After I emptied my stomach beside the person whose hand had been waving over my head, I wiped my mouth and sat up. The room looked strange. It no longer looked like a room. There was a barely perceptible light in the middle of the room, waving around in a circle. It shone light on the oddest of places. I followed it with my eyes, as it was the only thing I could see of the room by this point.

 

Then I saw who the voice must belong to: a girl sat next to me. I knew that I knew her, but for the life of me could not remember her name. I tried to ask her where I was, but could not remember how to operate my mouth.

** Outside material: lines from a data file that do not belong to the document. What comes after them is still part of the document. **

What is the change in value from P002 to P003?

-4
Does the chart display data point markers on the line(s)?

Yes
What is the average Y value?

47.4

I mumbled something at her.

 

“What? Look, this isn’t the time to be making unnecessary noise, Jeb.” Jeb. Who was Jeb? She looked away from me for a moment, at what I would assume was the door. “He’s coming.” Who’s coming? I began to crawl toward what I assumed was the corner of the room, realizing a little sooner than anticipated that I was already against the wall, when my head landed with a sharp crack on the wood and dirt of the wall. This turned the room into a swirling vortex of colour. Where before I couldn’t see anything, I now saw everything in electric rainbow technicolour. In all honesty, this felt like the beginning of a really terrible optical migraine, which I experienced frequently enough as it was. I began to wonder if I had been through enough to have a migraine. If so, I would be going through serious Hell starting soon. The thought, of course, like all my others, disappeared more quickly than it came, fading out of my brain. I pictured myself reaching for it, trying with all my might to catch it, but when I reached it, it just felt like more air and slipped through my fingers. I ran for it, but was restrained by some sort of leash on each of my arms, which held me to the wall. I briefly realized that this must be how cats feel when they try to reach the laser pointer.

 

I sunk to the floor, my back to the wall, feeling sorry for myself that I had not been able to reach the thought. I wondered briefly what the thought had originally been, as I had spent so much of my brain power in chasing it that I had forgotten what it was in the first place. I felt myself begin to cry and felt the need to vomit again.